**SOURCE EXTRACT:**

※ ※ ※

Real-world Application: Image Classification API
Let's implement a complete example of serving an image classification model with TensorFlow Serving:
Step 1: Export a Pre-trained MobileNet Model
import tensorflow as tf
import os
# Load a pre-trained MobileNetV2 model
base_model = tf.keras.applications.MobileNetV2(
weights="imagenet",
input_shape=(224, 224, 3),
include_top=True
)
# Define preprocessing and post-processing functions
def preprocess(input_image):
return tf.keras.applications.mobilenet_v2.preprocess_input(input_image)
# Create a serving model with pre-processing included
inputs = tf.keras.layers.Input(shape=(224, 224, 3), name='image')
x = tf.keras.layers.Lambda(preprocess)(inputs)
outputs = base_model(x)
model = tf.keras.Model(inputs=inputs, outputs=outputs)
# Export the model
export_path = os.path.join("models", "mobilenet", "1")
tf.keras.models.save_model(
model,
export_path,
overwrite=True,
include_optimizer=False
)
print(f"MobileNet model saved to: {export_path}")
Step 2: Start TensorFlow Serving with the MobileNet Model
tensorflow_model_server --port=8500 --rest_api_port=8501 \
--model_name=mobilenet --model_base_path=/absolute/path/to/models/mobilenet
Step 3: Create a Client Application to Use the Model
import json
import numpy as np
import requests
from PIL import Image
import tensorflow as tf
def load_and_preprocess_image(image_path):
# Load and resize image
image = Image.open(image_path).resize((224, 224))
image_array = np.array(image)
# Add batch dimension
image_array = np.expand_dims(image_array, 0)
return image_array
def get_prediction(image_array):
# Create the JSON payload
payload = {
"instances": image_array.tolist()
}
# Send the request to the server
response = requests.post(
"http://localhost:8501/v1/models/mobilenet:predict",
data=json.dumps(payload)
)

※ ※ ※

**EXTRACTED MATERIAL:**
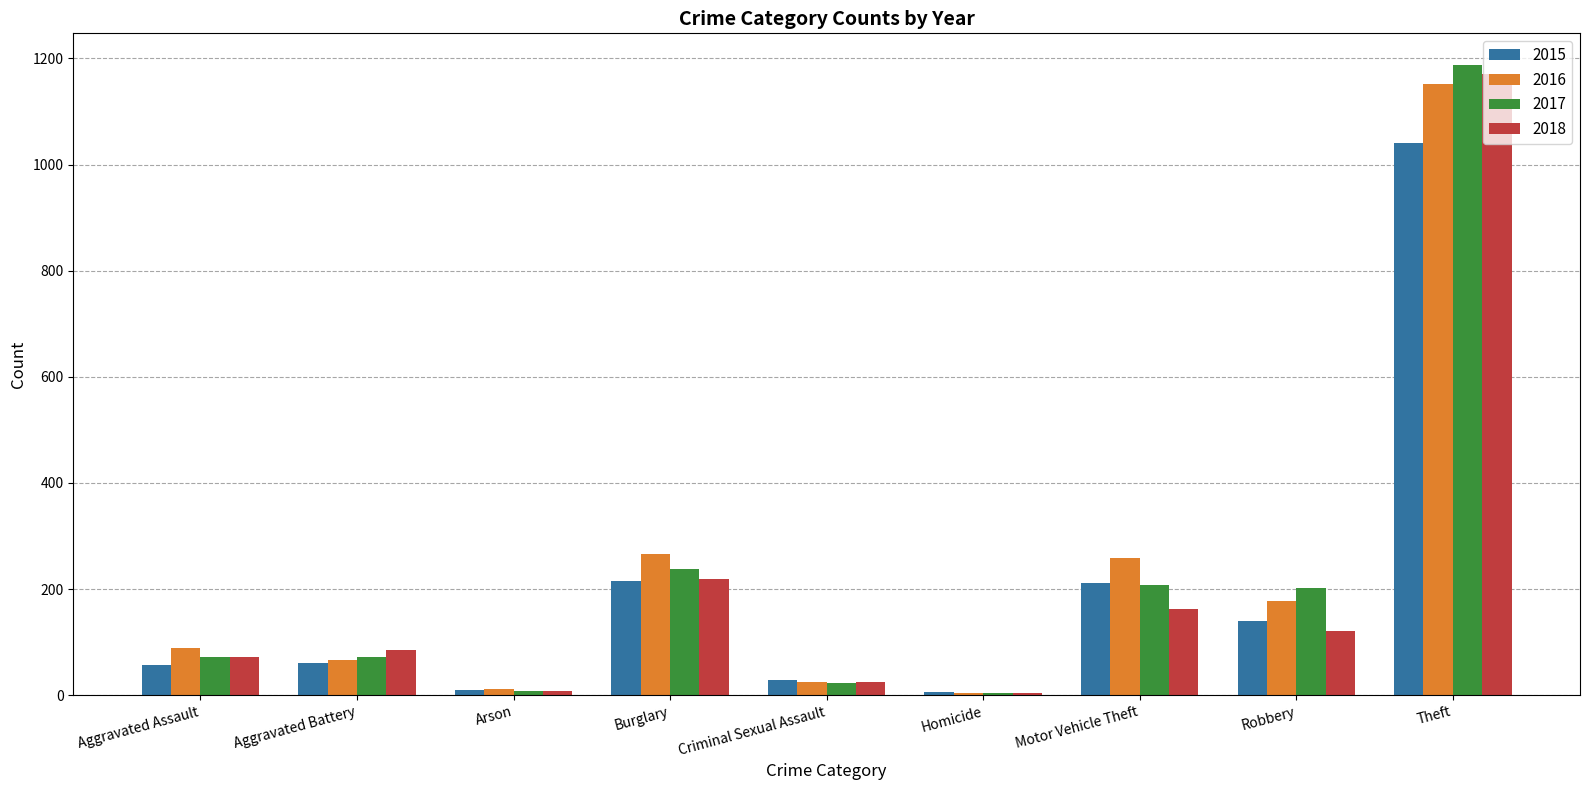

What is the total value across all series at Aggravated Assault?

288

※ ※ ※

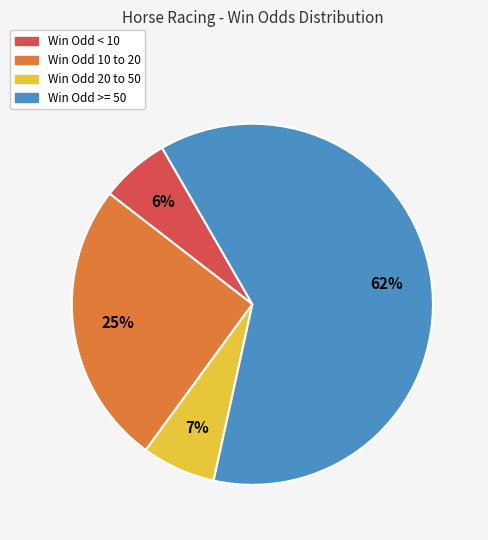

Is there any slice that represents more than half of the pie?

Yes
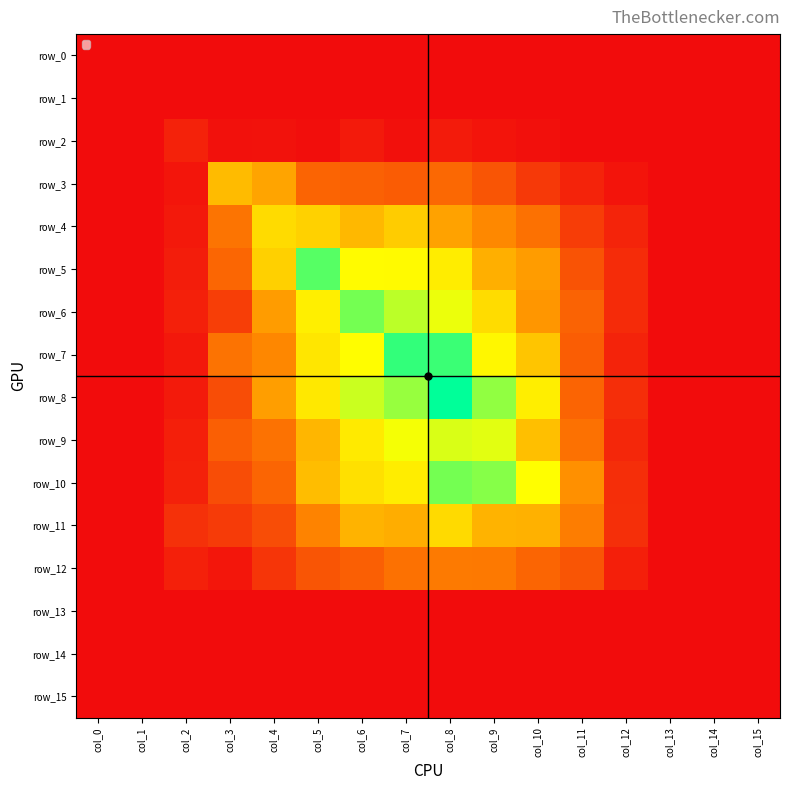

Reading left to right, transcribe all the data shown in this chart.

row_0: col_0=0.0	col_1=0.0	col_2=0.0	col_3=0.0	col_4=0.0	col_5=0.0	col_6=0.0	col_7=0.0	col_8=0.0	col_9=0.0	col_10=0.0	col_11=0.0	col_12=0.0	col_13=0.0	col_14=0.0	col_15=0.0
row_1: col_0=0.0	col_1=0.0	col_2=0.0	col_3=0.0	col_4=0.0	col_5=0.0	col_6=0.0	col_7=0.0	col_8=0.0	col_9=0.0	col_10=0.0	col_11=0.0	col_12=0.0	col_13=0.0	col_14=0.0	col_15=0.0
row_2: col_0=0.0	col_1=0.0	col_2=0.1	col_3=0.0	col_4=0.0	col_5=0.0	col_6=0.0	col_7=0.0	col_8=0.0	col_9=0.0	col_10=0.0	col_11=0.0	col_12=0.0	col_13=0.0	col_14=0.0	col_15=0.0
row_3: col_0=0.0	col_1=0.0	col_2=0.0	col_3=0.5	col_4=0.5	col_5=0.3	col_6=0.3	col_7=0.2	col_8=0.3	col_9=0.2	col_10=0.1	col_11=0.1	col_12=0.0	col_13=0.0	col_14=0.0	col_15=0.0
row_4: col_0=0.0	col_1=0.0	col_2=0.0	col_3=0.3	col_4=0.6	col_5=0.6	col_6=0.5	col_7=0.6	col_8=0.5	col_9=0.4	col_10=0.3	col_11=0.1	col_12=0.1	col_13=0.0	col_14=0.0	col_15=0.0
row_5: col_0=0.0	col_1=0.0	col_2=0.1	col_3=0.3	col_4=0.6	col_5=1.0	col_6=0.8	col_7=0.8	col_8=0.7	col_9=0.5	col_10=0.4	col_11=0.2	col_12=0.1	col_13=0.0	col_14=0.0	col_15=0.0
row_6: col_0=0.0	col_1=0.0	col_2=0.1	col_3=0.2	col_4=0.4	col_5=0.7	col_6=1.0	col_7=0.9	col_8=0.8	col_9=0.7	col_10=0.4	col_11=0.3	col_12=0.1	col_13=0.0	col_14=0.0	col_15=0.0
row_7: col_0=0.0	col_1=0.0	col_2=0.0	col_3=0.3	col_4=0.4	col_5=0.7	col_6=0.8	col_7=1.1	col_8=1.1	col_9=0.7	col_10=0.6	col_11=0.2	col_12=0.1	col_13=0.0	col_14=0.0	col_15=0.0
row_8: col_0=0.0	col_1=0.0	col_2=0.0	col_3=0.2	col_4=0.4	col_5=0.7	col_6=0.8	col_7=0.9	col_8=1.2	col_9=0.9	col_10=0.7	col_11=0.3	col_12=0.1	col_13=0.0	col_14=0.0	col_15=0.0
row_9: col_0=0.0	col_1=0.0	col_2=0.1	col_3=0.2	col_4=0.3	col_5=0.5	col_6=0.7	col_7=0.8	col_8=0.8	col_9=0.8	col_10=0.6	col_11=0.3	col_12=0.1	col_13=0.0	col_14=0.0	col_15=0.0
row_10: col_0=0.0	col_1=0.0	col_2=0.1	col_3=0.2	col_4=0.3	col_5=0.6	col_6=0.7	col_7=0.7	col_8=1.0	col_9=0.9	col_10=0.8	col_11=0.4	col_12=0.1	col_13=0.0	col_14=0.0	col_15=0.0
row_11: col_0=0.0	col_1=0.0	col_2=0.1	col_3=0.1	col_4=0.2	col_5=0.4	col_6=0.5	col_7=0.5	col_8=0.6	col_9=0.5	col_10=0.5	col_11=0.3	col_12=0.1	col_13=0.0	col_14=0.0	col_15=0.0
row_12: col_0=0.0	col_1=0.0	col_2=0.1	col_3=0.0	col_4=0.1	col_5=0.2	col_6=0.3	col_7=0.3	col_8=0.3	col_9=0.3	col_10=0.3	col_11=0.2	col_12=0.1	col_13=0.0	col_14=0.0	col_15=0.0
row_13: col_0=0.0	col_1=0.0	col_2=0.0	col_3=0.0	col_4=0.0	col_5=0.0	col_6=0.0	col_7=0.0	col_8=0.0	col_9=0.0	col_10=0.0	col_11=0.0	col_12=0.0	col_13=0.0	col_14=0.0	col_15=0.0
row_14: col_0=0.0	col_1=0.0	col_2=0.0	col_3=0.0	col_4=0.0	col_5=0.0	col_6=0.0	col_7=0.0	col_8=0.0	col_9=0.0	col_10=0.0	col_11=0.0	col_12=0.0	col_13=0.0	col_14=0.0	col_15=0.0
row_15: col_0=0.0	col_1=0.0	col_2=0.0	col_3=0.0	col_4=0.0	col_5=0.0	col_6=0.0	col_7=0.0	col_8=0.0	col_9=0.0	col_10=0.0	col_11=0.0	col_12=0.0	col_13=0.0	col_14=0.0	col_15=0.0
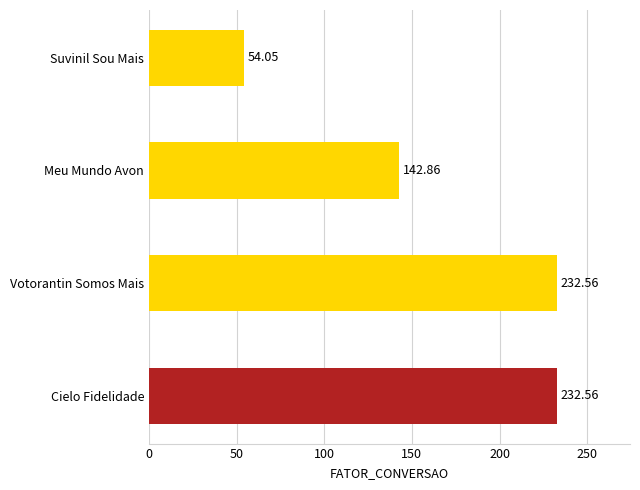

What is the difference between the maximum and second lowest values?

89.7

※ ※ ※

**WHAT THIS TASK INVOLVES:**
Can you reproduce the TensorFlow Serving walkthrough, starting with "# Create a serving" and going on through "outputs = base_model(x)", but swap "inputs" for "image_input"?

**ANSWER SPACE:**
# Create a serving model with pre-processing included
image_input = tf.keras.layers.Input(shape=(224, 224, 3), name='image')
x = tf.keras.layers.Lambda(preprocess)(image_input)
outputs = base_model(x)